Abstract
Atomistic modeling of radiation damage through displacement cascades is deceptively non-trivial. Due to the high energy and stochastic nature of atomic collisions, individual primary knock-on atom (PKA) cascade simulations are computationally expensive and ill-suited for length and dose upscaling. We describe a reduced-order atomistic cascade model capable of predicting and replicating radiation events in metals across a wide range of recoil energies.
Our methodology approximates cascade and displacement damage production by modeling the cascade as a core-shell atomic structure composed of two damage production estimators, namely an athermal recombination corrected displacements per atom (arc-dpa) in the shell and a replacements per atom (rpa) representing atomic mixing in the core. These estimators are calibrated from explicit PKA simulations and a standard displacement damage model that incorporates cascade defect production efficiency and mixing effects.

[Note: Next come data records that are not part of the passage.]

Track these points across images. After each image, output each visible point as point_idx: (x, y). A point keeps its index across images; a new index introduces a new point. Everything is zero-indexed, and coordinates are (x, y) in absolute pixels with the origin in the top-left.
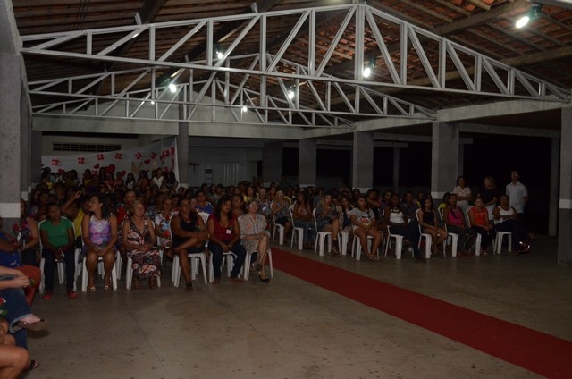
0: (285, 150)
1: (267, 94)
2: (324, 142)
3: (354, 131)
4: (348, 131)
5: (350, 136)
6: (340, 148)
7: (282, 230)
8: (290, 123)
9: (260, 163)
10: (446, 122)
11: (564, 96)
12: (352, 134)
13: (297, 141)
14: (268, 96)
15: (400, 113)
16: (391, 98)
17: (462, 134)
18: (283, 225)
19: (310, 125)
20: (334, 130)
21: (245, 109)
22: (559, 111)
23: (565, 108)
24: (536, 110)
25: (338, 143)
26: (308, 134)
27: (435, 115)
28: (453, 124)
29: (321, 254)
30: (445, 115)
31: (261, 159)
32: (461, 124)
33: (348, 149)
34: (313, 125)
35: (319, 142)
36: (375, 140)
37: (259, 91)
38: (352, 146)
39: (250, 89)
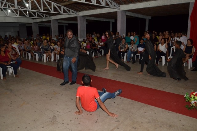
0: (27, 27)
1: (18, 5)
2: (41, 24)
3: (51, 19)
4: (49, 19)
5: (50, 22)
6: (46, 26)
7: (29, 54)
8: (28, 16)
9: (18, 32)
10: (81, 16)
11: (118, 7)
12: (50, 21)
13: (31, 24)
14: (18, 6)
15: (67, 13)
16: (64, 7)
17: (87, 20)
18: (30, 53)
19: (36, 17)
20: (44, 19)
21: (9, 11)
22: (116, 12)
23: (118, 11)
24: (110, 12)
25: (46, 24)
26: (35, 21)
27: (78, 14)
28: (84, 16)
29: (45, 62)
30: (82, 14)
31: (18, 30)
32: (86, 17)
33: (50, 26)
34: (37, 17)
35: (39, 24)
36: (59, 23)
37: (14, 4)
38: (51, 25)
39: (11, 3)
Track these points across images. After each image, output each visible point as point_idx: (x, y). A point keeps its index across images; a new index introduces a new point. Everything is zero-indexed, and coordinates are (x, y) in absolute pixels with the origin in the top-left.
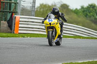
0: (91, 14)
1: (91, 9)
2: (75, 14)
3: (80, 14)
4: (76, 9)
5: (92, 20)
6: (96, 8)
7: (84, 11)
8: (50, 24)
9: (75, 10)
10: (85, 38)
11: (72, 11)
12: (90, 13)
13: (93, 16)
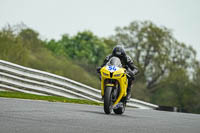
0: (83, 52)
1: (84, 42)
2: (50, 52)
3: (61, 51)
4: (53, 41)
5: (83, 66)
6: (92, 41)
7: (67, 47)
8: (111, 74)
9: (50, 43)
10: (72, 101)
11: (43, 44)
12: (80, 50)
13: (87, 57)
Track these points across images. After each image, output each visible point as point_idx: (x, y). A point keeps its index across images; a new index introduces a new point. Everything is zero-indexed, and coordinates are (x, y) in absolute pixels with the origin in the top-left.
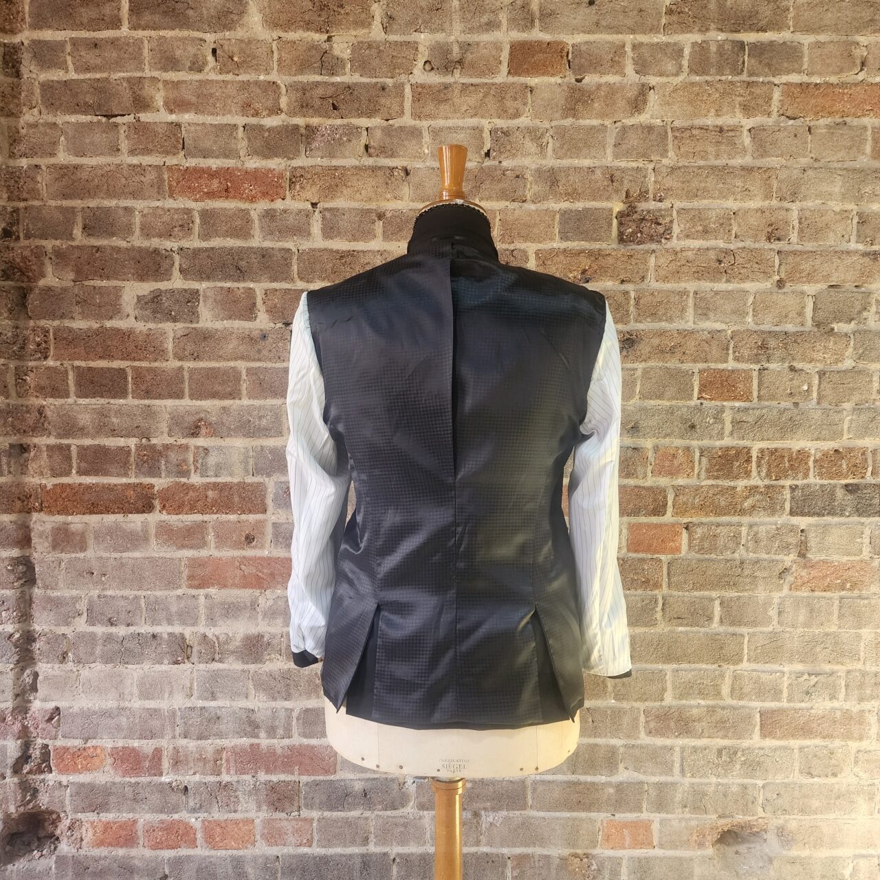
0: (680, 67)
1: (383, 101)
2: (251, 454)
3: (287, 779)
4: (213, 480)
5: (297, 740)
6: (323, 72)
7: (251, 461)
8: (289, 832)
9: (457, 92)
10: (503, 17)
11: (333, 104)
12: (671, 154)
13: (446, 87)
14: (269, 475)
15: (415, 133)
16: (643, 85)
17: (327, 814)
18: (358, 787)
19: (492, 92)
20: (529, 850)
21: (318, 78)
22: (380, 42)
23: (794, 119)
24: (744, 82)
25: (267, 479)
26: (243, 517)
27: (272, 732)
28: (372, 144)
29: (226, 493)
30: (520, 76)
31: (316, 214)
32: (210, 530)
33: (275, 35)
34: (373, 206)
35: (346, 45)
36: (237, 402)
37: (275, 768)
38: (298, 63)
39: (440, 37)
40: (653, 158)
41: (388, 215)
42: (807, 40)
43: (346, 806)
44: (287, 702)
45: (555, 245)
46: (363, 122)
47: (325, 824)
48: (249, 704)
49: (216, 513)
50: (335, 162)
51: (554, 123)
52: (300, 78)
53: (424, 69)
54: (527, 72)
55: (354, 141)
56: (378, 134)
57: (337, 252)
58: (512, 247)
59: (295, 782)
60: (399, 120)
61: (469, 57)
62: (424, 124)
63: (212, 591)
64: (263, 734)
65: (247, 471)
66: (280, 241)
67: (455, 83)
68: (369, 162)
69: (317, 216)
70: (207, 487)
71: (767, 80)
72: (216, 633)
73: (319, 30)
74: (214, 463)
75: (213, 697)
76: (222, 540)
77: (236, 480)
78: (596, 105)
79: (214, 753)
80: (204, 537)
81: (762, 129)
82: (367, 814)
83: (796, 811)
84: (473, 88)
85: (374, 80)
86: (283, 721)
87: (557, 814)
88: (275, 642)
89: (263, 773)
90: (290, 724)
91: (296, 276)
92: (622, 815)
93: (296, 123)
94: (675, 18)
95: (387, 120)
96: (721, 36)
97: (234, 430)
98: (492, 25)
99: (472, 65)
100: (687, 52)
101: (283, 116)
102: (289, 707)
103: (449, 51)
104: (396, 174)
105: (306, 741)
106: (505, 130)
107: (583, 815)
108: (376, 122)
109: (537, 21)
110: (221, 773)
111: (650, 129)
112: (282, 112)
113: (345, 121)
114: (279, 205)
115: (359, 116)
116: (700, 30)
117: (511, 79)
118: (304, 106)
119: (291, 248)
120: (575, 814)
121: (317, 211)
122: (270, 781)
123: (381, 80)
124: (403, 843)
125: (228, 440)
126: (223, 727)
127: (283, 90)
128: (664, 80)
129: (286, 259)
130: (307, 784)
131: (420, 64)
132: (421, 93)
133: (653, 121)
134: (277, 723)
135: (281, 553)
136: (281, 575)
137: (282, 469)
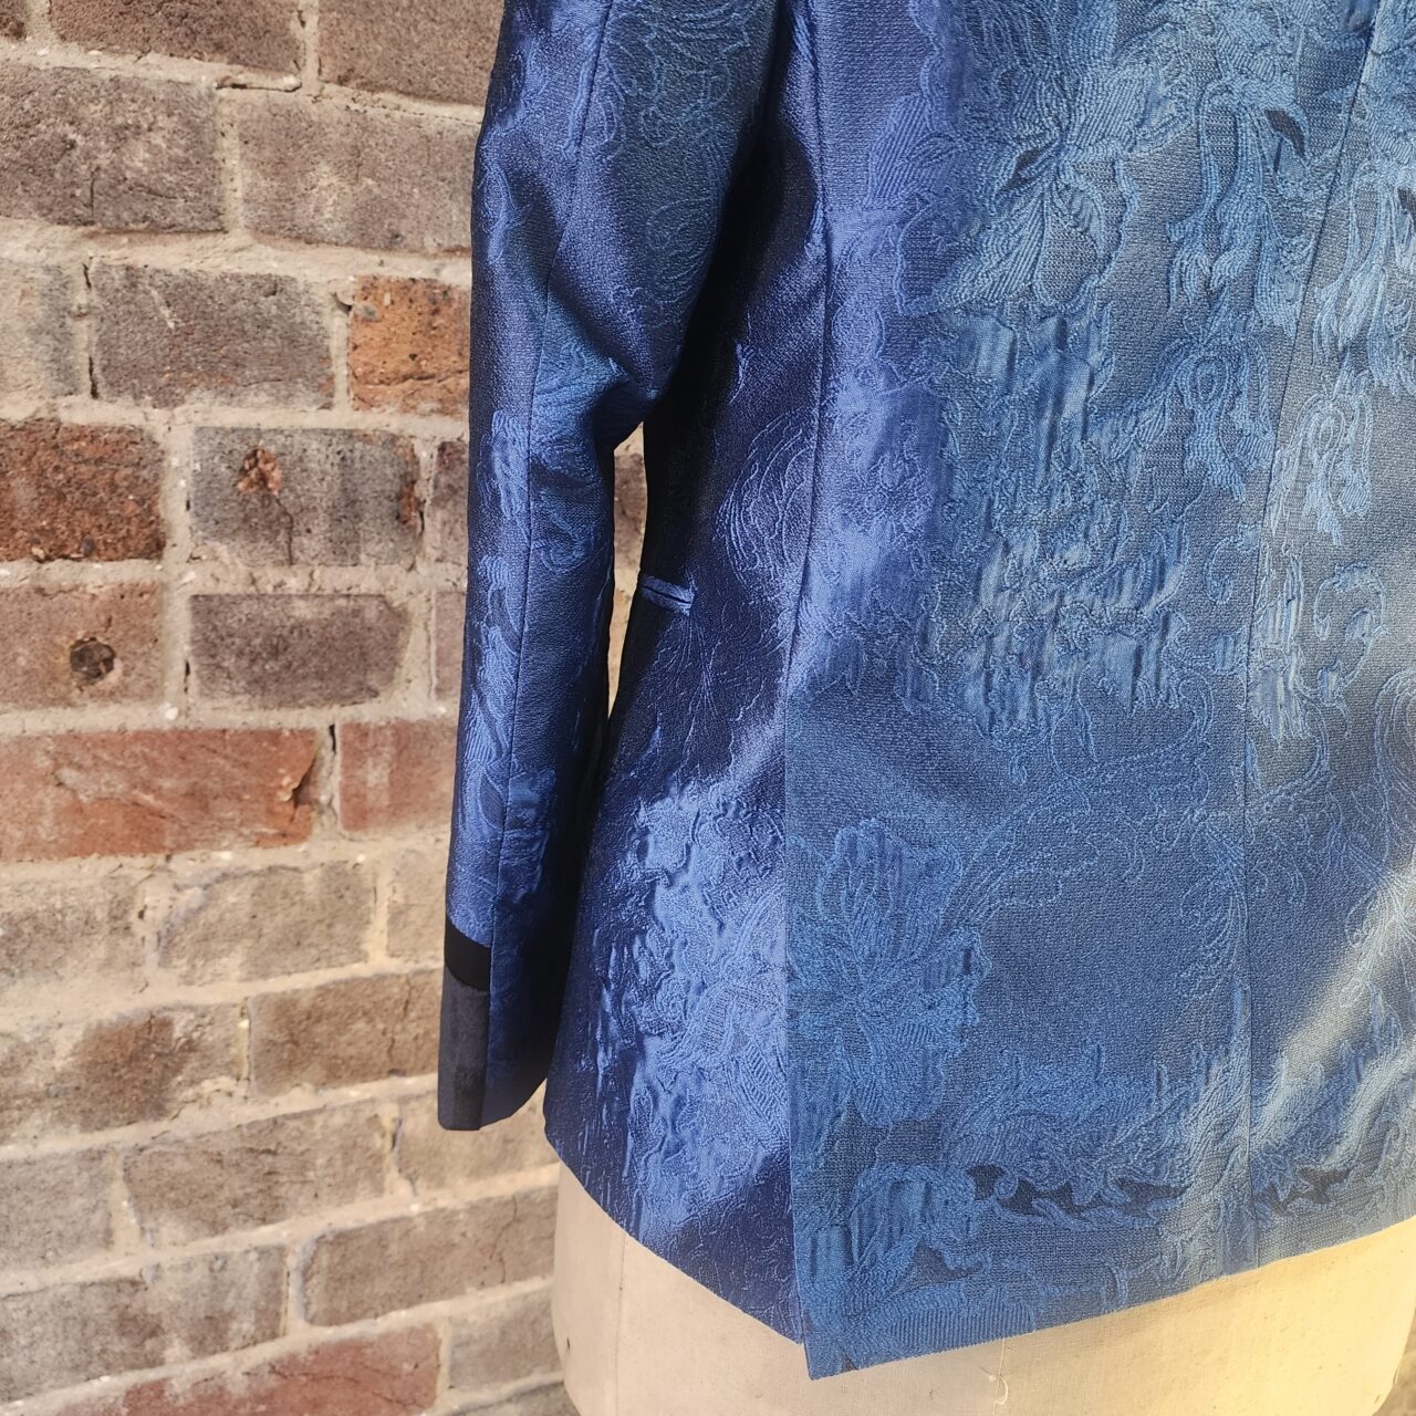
2: (81, 298)
5: (301, 1335)
7: (84, 334)
14: (166, 399)
25: (159, 415)
26: (59, 572)
27: (210, 1333)
44: (266, 1230)
48: (119, 1264)
64: (176, 1350)
65: (64, 373)
86: (252, 1290)
88: (211, 1036)
90: (277, 1297)
102: (273, 1241)
105: (328, 1334)
134: (229, 1303)
135: (235, 713)
136: (234, 795)
137: (225, 375)
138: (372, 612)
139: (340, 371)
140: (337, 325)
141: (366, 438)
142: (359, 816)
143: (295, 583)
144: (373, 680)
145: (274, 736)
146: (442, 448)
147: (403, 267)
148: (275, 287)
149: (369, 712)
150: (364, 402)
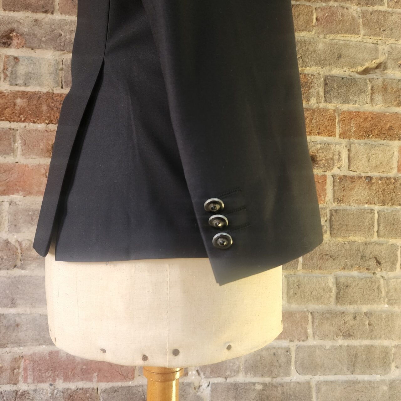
3: (85, 386)
4: (22, 89)
29: (35, 102)
32: (18, 137)
36: (49, 16)
37: (74, 375)
49: (24, 121)
59: (93, 389)
63: (17, 197)
70: (15, 95)
72: (20, 240)
74: (23, 73)
75: (13, 304)
76: (29, 147)
77: (44, 90)
79: (12, 362)
80: (10, 144)
89: (61, 381)
97: (45, 42)
110: (18, 382)
122: (68, 389)
125: (38, 51)
126: (21, 335)
130: (105, 391)
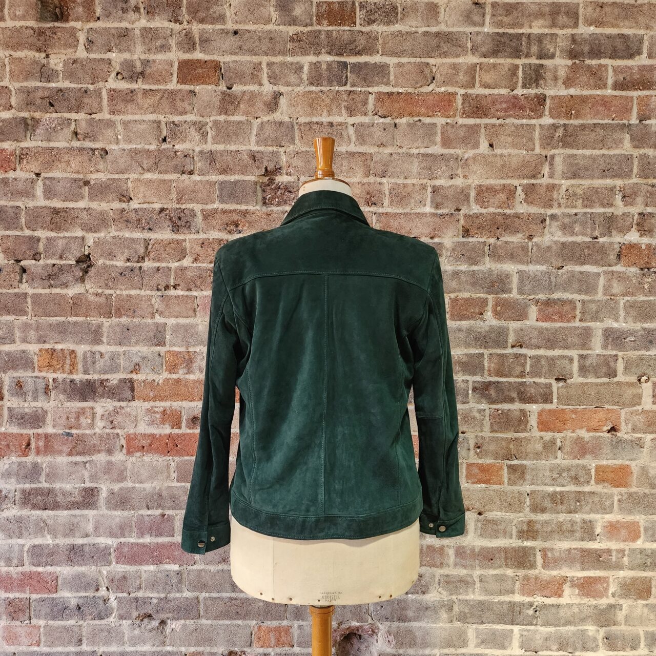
0: (301, 79)
1: (86, 100)
3: (21, 597)
5: (28, 568)
6: (43, 80)
8: (23, 635)
9: (140, 95)
10: (173, 42)
11: (50, 102)
12: (297, 141)
13: (132, 91)
14: (5, 372)
15: (110, 124)
16: (275, 92)
17: (51, 622)
18: (73, 603)
19: (166, 95)
20: (201, 649)
21: (39, 84)
22: (83, 58)
23: (385, 117)
24: (346, 91)
25: (3, 375)
27: (9, 562)
28: (79, 131)
30: (185, 84)
31: (39, 181)
33: (7, 53)
34: (81, 176)
35: (59, 61)
38: (24, 73)
39: (126, 56)
40: (283, 144)
41: (92, 182)
42: (392, 61)
43: (64, 616)
44: (19, 540)
45: (215, 206)
46: (73, 116)
47: (49, 630)
50: (52, 144)
51: (212, 118)
52: (25, 84)
53: (117, 78)
54: (191, 82)
55: (65, 129)
56: (83, 124)
57: (54, 209)
58: (183, 207)
59: (27, 598)
60: (98, 114)
61: (149, 70)
62: (117, 118)
64: (2, 563)
66: (12, 201)
67: (138, 89)
68: (76, 144)
69: (40, 183)
71: (363, 89)
73: (39, 50)
78: (242, 106)
81: (362, 125)
82: (81, 622)
83: (395, 619)
84: (151, 92)
85: (80, 86)
86: (17, 554)
87: (221, 622)
88: (11, 495)
89: (3, 592)
90: (22, 556)
91: (24, 226)
92: (269, 622)
93: (23, 116)
94: (296, 44)
95: (91, 114)
96: (329, 58)
98: (164, 48)
99: (151, 76)
100: (306, 69)
101: (13, 111)
102: (21, 543)
103: (134, 66)
104: (97, 153)
105: (34, 569)
106: (177, 123)
107: (240, 622)
108: (81, 116)
109: (198, 45)
111: (281, 123)
112: (13, 107)
113: (59, 115)
114: (11, 175)
115: (70, 111)
116: (315, 54)
117: (179, 87)
118: (29, 104)
119: (20, 206)
120: (234, 622)
121: (40, 179)
123: (85, 86)
124: (107, 643)
127: (13, 92)
128: (290, 88)
129: (16, 214)
130: (35, 600)
131: (113, 75)
132: (114, 95)
133: (282, 117)
134: (13, 555)
135: (14, 429)
136: (14, 446)
137: (15, 368)
138: (40, 411)
139: (36, 366)
140: (36, 358)
141: (39, 378)
142: (38, 453)
143: (26, 405)
144: (41, 424)
145: (22, 435)
146: (54, 379)
147: (47, 346)
148: (24, 352)
149: (40, 431)
150: (40, 371)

We illustrate the predictability and accuracy of our reduced-order atomistic cascade method and discuss some applications to radiation damage in metals and alloys.
Bio
Chaitanya Deo, Ph.D.
Professor
Georgia Institute of Technology
Dr. Chaitanya Deo is the Southern Nuclear Professor of Nuclear and Radiological Engineering in the George W. Woodruff School of Mechanical Engineering. His research interests include computational modeling, materials behavior under extreme environments and structure- processing relationships in metals and ceramics. Dr. Deo has developed atomistic and microstructural models of the structure-property- processing relationships in actinide metals and alloys (U, Pu alloys) for nuclear fuel and forensics applications and studied radiation effects in materials. He earned PhD from the University of Michigan in Materials Science and Engineering and Scientific Computing.